> _BRIEF_
Retype the lines below without any changes, beginning at the line containing "pose: elev=335.1 azim=301.0" and continuing to the last line.

(Items listed in a dataset)
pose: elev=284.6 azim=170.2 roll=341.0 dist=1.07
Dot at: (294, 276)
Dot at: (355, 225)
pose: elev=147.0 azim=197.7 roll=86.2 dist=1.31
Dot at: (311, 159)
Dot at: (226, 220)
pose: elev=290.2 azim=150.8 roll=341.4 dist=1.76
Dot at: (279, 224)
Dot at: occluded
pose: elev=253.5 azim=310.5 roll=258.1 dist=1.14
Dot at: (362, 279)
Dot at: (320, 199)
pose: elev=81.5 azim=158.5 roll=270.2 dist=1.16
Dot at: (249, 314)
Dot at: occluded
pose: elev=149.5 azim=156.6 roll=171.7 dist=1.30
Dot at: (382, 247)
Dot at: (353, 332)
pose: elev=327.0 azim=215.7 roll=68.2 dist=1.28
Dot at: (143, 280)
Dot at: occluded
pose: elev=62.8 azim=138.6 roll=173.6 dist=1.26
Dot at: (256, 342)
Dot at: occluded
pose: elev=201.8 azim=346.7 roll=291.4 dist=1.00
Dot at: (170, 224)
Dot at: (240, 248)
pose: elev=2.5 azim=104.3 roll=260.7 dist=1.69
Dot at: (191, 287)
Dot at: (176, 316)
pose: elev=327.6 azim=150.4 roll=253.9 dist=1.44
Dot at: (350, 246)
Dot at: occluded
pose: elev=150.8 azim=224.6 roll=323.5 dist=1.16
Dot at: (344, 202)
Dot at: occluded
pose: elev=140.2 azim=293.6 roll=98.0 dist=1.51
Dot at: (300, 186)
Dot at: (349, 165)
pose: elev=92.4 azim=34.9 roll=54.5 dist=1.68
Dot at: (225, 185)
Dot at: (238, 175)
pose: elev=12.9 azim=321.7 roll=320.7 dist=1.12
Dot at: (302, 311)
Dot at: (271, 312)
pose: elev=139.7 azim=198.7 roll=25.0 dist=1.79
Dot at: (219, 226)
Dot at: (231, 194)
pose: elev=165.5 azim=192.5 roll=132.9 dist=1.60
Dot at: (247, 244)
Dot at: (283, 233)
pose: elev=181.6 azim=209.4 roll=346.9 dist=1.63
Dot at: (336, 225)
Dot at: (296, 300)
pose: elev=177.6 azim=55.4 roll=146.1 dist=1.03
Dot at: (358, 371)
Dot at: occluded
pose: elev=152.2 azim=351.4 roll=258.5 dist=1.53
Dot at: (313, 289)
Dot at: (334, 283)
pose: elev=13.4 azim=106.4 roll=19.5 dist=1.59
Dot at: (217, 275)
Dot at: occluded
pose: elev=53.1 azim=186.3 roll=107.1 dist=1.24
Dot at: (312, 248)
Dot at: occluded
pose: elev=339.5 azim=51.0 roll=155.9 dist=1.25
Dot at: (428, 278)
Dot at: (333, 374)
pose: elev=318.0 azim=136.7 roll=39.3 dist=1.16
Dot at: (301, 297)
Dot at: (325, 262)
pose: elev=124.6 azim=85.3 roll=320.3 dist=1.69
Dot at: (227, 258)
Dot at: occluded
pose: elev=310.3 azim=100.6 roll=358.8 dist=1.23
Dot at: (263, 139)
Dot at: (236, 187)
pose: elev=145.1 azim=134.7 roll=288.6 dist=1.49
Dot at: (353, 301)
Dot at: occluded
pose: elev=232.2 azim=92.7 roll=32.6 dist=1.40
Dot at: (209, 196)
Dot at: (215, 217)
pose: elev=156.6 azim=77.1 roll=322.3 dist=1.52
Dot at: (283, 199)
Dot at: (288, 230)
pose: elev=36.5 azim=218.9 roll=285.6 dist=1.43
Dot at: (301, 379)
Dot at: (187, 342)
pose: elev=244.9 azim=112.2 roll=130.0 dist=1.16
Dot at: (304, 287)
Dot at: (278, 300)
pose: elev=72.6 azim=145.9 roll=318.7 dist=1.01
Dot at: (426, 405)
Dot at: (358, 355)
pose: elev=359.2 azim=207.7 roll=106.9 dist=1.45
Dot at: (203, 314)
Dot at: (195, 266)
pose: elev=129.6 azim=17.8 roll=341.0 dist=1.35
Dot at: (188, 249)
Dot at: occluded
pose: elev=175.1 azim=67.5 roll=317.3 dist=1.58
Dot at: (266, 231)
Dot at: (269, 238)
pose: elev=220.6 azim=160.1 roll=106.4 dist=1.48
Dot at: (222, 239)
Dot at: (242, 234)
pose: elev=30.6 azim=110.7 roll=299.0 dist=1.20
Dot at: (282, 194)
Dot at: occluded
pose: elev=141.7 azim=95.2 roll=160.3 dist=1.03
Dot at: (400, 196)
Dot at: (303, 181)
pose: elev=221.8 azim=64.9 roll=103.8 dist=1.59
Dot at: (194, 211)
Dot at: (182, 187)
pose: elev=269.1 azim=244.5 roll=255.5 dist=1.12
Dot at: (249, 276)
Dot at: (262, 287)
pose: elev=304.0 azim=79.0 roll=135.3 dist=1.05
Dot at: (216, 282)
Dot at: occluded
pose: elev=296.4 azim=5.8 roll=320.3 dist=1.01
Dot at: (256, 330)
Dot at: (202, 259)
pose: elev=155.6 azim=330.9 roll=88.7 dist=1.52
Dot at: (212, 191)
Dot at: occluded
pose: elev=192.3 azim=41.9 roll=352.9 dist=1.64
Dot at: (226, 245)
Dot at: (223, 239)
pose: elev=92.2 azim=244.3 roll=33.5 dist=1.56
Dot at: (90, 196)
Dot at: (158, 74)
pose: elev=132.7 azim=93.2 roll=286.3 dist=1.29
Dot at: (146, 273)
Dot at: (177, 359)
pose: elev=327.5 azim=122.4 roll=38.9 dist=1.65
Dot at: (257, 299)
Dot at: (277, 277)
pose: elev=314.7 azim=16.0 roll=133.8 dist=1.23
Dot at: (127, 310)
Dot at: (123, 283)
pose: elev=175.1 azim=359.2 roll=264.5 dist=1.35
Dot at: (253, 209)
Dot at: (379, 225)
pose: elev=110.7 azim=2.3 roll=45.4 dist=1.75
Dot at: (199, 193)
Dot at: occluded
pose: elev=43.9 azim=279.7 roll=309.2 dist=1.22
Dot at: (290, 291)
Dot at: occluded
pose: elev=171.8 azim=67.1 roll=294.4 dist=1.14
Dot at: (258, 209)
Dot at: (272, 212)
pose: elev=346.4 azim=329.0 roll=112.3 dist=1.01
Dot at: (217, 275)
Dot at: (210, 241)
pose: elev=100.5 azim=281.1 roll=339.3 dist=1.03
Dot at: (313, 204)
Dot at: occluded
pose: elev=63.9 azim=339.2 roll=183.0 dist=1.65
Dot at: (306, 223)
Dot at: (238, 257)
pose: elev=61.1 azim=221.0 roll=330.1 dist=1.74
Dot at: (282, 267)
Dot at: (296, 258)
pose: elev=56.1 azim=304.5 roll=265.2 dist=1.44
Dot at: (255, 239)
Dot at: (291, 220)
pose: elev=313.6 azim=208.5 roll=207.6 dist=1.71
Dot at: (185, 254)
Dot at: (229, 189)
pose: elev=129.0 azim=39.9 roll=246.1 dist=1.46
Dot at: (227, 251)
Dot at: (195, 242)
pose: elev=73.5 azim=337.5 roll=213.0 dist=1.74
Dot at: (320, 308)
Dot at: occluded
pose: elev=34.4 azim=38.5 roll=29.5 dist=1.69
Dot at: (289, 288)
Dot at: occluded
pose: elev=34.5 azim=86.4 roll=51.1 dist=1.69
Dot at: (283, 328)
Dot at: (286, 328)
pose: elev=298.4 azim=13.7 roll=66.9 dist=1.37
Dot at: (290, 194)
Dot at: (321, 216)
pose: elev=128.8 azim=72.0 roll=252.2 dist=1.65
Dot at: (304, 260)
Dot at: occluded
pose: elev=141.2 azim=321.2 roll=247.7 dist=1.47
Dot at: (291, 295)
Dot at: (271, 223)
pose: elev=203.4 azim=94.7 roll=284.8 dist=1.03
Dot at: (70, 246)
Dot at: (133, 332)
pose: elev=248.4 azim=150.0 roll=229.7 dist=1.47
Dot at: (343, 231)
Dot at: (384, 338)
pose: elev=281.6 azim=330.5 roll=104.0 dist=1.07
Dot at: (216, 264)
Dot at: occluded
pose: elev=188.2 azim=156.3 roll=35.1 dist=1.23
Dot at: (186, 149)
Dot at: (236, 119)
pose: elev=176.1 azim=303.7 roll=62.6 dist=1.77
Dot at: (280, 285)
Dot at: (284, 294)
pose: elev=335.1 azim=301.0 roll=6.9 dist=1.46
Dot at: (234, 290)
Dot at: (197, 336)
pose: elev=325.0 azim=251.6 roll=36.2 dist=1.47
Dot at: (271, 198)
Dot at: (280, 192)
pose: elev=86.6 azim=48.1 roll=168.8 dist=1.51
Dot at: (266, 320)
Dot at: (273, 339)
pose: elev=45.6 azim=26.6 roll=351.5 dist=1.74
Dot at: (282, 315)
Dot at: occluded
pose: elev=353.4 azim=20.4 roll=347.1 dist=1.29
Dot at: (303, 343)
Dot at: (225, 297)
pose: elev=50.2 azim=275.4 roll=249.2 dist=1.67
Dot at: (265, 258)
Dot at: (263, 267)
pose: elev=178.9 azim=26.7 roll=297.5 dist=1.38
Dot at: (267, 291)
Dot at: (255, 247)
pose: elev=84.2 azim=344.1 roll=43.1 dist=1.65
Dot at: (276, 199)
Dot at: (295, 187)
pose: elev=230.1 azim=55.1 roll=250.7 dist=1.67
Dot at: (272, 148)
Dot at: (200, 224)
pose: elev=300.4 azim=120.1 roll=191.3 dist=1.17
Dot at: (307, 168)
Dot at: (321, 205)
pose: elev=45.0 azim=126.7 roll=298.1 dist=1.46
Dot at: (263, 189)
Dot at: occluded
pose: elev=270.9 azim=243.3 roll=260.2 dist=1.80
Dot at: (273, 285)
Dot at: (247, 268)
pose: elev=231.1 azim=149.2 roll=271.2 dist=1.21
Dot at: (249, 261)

> _OUTPUT FOR THIS TASK_
pose: elev=335.1 azim=301.0 roll=6.9 dist=1.46
Dot at: (234, 290)
Dot at: (197, 336)
pose: elev=325.0 azim=251.6 roll=36.2 dist=1.47
Dot at: (271, 198)
Dot at: (280, 192)
pose: elev=86.6 azim=48.1 roll=168.8 dist=1.51
Dot at: (266, 320)
Dot at: (273, 339)
pose: elev=45.6 azim=26.6 roll=351.5 dist=1.74
Dot at: (282, 315)
Dot at: occluded
pose: elev=353.4 azim=20.4 roll=347.1 dist=1.29
Dot at: (303, 343)
Dot at: (225, 297)
pose: elev=50.2 azim=275.4 roll=249.2 dist=1.67
Dot at: (265, 258)
Dot at: (263, 267)
pose: elev=178.9 azim=26.7 roll=297.5 dist=1.38
Dot at: (267, 291)
Dot at: (255, 247)
pose: elev=84.2 azim=344.1 roll=43.1 dist=1.65
Dot at: (276, 199)
Dot at: (295, 187)
pose: elev=230.1 azim=55.1 roll=250.7 dist=1.67
Dot at: (272, 148)
Dot at: (200, 224)
pose: elev=300.4 azim=120.1 roll=191.3 dist=1.17
Dot at: (307, 168)
Dot at: (321, 205)
pose: elev=45.0 azim=126.7 roll=298.1 dist=1.46
Dot at: (263, 189)
Dot at: occluded
pose: elev=270.9 azim=243.3 roll=260.2 dist=1.80
Dot at: (273, 285)
Dot at: (247, 268)
pose: elev=231.1 azim=149.2 roll=271.2 dist=1.21
Dot at: (249, 261)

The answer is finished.